The US Food and Drug Administration (FDA) has transitioned its Good Manufacturing Practices (GMP) inspections of API (active pharmaceutical ingredient) and dosage form manufacturers to countries that more accurately reflect the countries that supply APIs and dosage forms to the United States. In the past, the frequency of FDA inspections in India and China was far more limited than it is now.
I don’t see compliance standards being raised. Nor have new interpretations of GMP been implemented.
If you look at the warning letters issued to sites in India and China, the same deficiencies have been identified in the warning letters for the past 15 years, regardless of geography, particularly those in the areas of data management, data integrity and contamination and cross-contamination.
- Can you share an example where regulatory action, similar to what is being seen in Asia, was taken in the United States?

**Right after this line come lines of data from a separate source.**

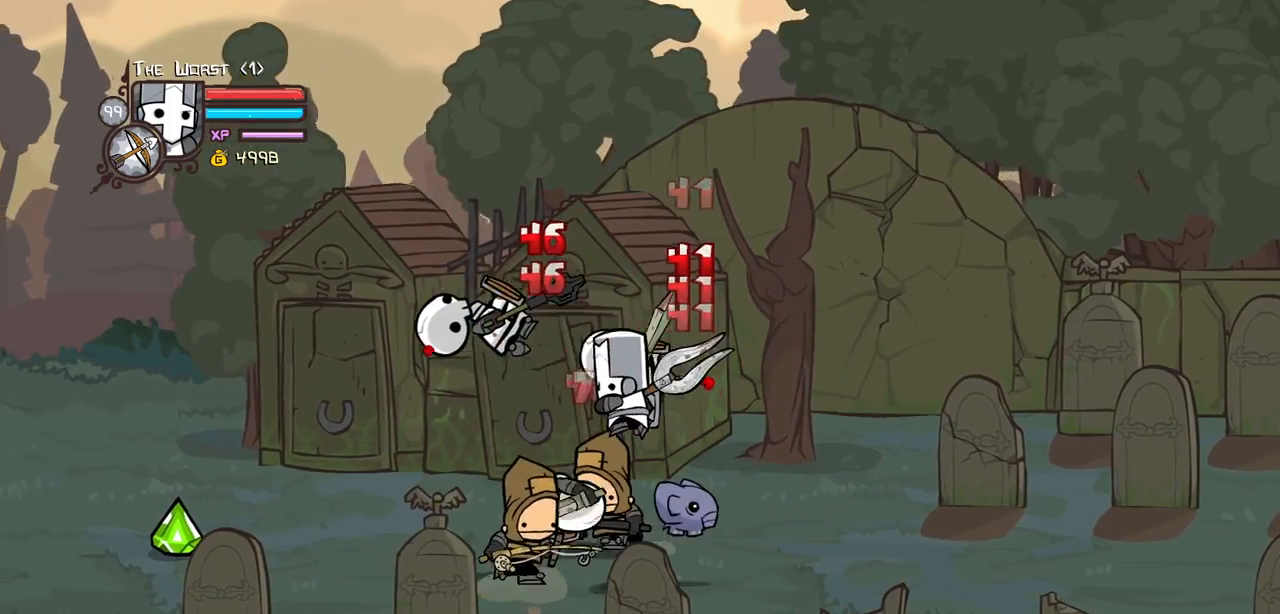
{"keys": ["heavy"], "events": [[67, "heavy", "down"], [167, "light", "up"], [350, "left", "up"], [400, "heavy", "up"], [450, "heavy", "down"]]}
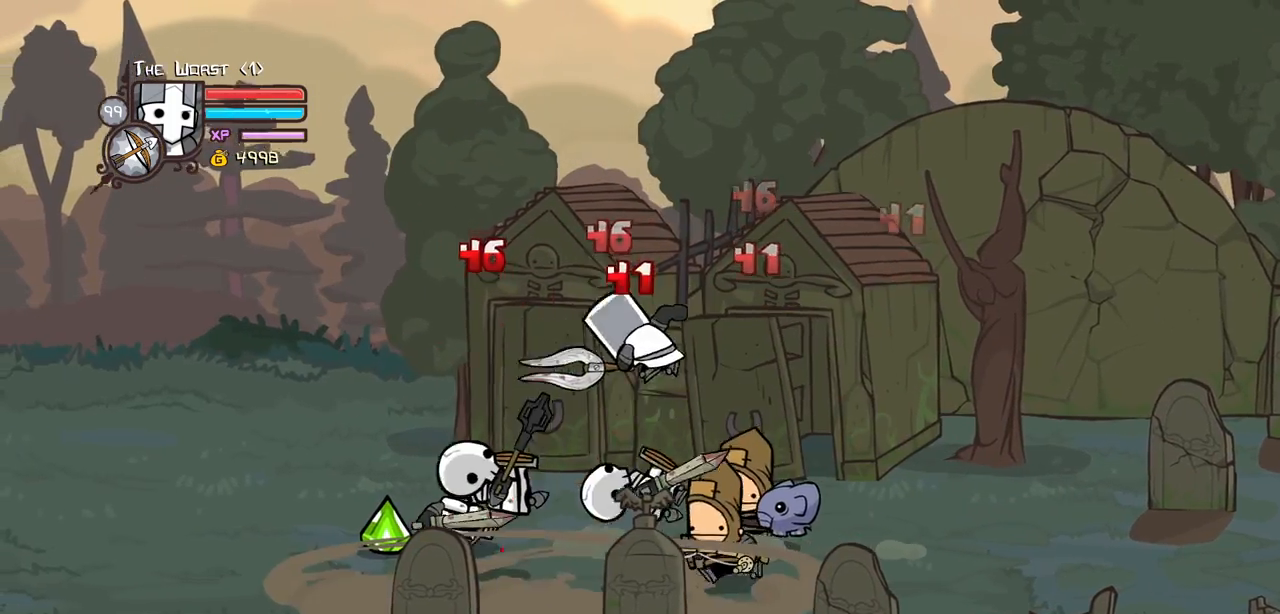
{"keys": ["left", "light"], "events": [[184, "heavy", "up"], [234, "light", "down"], [367, "left", "down"], [367, "light", "up"], [417, "light", "down"]]}
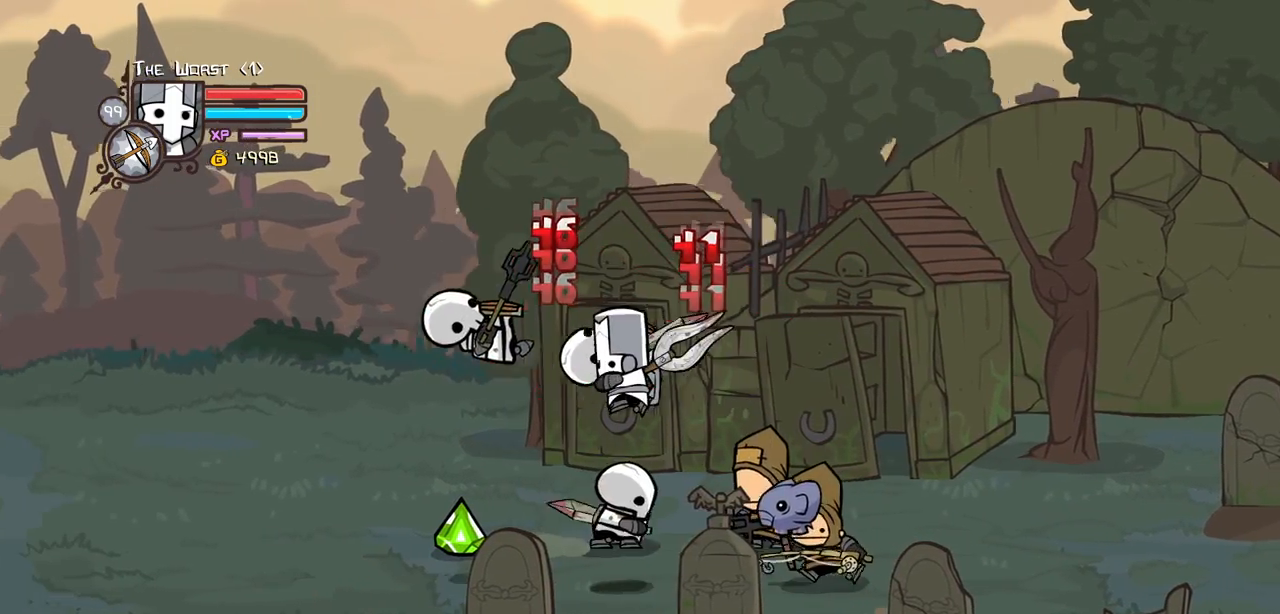
{"keys": ["heavy"], "events": [[100, "heavy", "down"], [150, "light", "up"], [334, "left", "up"], [384, "heavy", "up"], [434, "heavy", "down"]]}
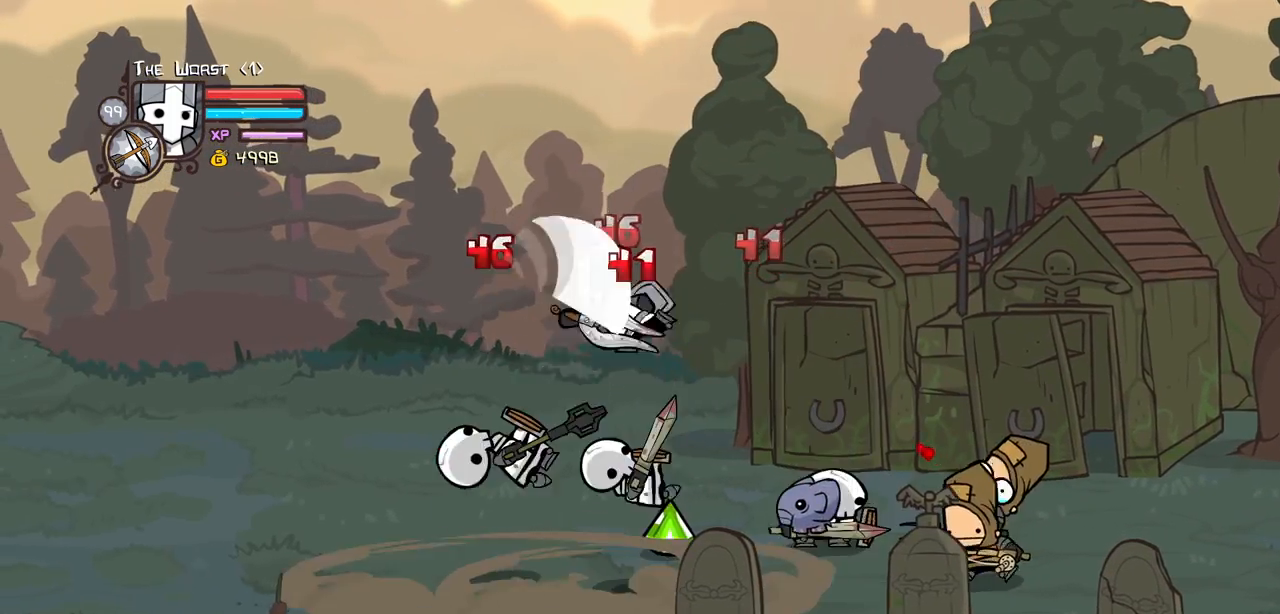
{"keys": ["left", "light"], "events": [[117, "heavy", "up"], [300, "left", "down"], [300, "light", "down"], [400, "light", "up"], [500, "light", "down"]]}
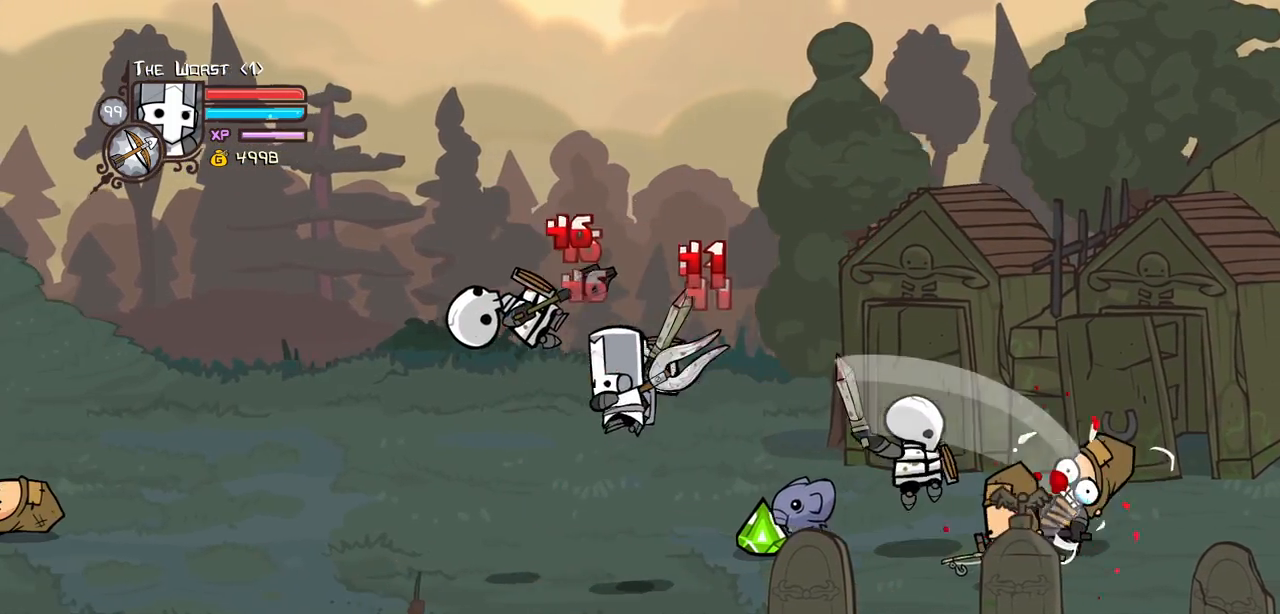
{"keys": ["heavy"], "events": [[134, "heavy", "down"], [134, "light", "up"], [317, "heavy", "up"], [417, "heavy", "down"], [417, "left", "up"]]}
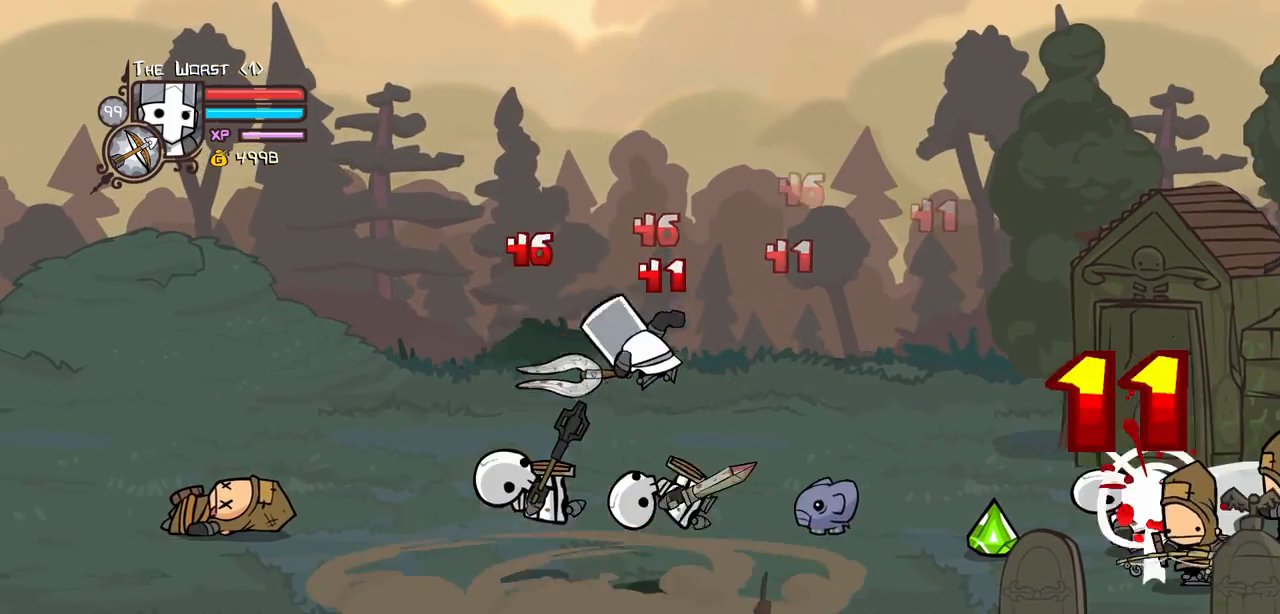
{"keys": [], "events": [[150, "heavy", "up"], [150, "itemr", "down"], [250, "itemr", "up"], [284, "itemr", "down"], [334, "item", "down"], [334, "itemr", "up"], [384, "item", "up"], [384, "left", "down"], [484, "left", "up"]]}
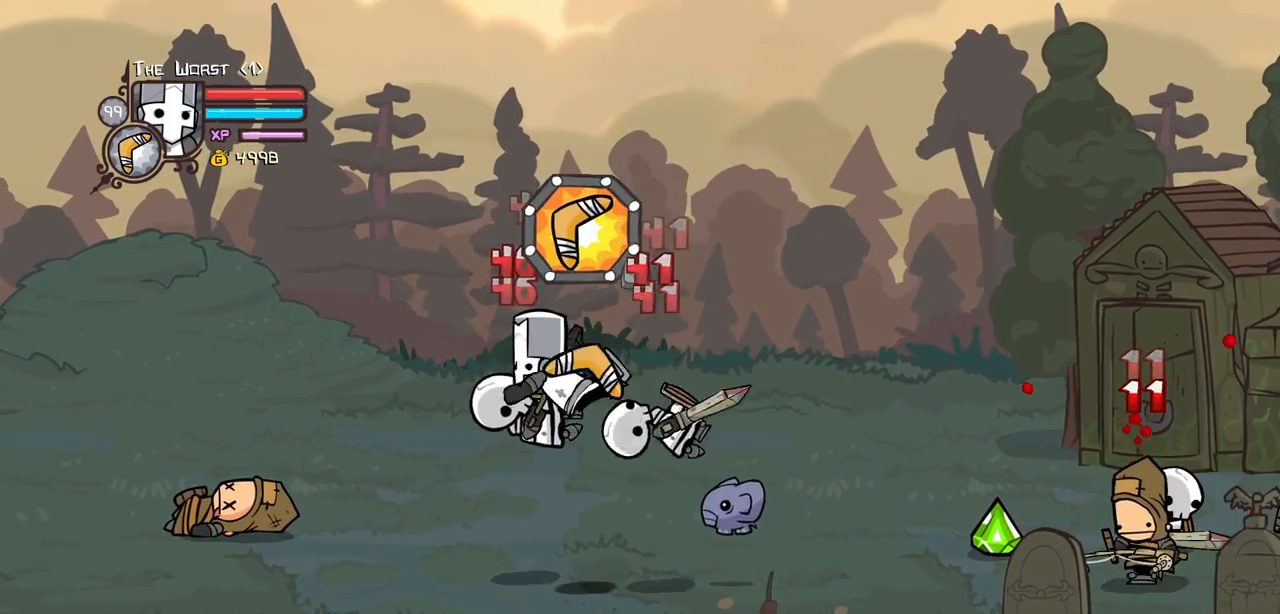
{"keys": ["right"], "events": [[117, "right", "down"], [400, "iteml", "down"], [500, "iteml", "up"]]}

Some of the earliest enforcement actions in the area of data integrity were taken against firms in the US, back in 1999 through the mid-2000s. The ‘landmark’ Form 483 issued to Able Laboratories, an American firm, in 2005 highlighted the importance of reviewing audit trails and problematic submission of false information to the FDA. They were also cited for submission of false information to the FDA in either applications or periodic updates.
I don’t think firms have become lackadaisical, they are just seeing an increased FDA focus that is commensurate with the locations that supply most of the drugs, including APIs, sold in the US.
- What are some of the steps companies need to undertake in order to improve compliance?
First, I would suggest firms understand the intent and interpretation of regulations and guidance (or equivalent for countries outside the US) published by the regulatory authorities for their intended markets.
Second, pharma companies should attend industry meetings such as those sponsored by PDA (Parenteral Drug Association), DIA (The Drug Information Association) and ISPE (International Society for Pharmaceutical Engineering) and join local chapters of these organizations. This is a valuable way to hear directly from regulators and to meet colleagues with who you can benchmark.
Third, learn from the mistakes of others. The FDA is uniquely transparent with enforcement actions, so it is important to track the content of Form 483s and warning letters. Don’t wait for a regulatory authority to find your deficiencies. Learn from the mistakes of other drug makers and bring about systemic changes where required.
It’s far more economical to identify and correct shortcomings internally than wait for the FDA, or European inspectors or others, to take regulatory action. It’s also less disruptive and less expensive for the business than hiring a large group of consultants after an inspection to assist with remediation in the hope of preventing additional official action.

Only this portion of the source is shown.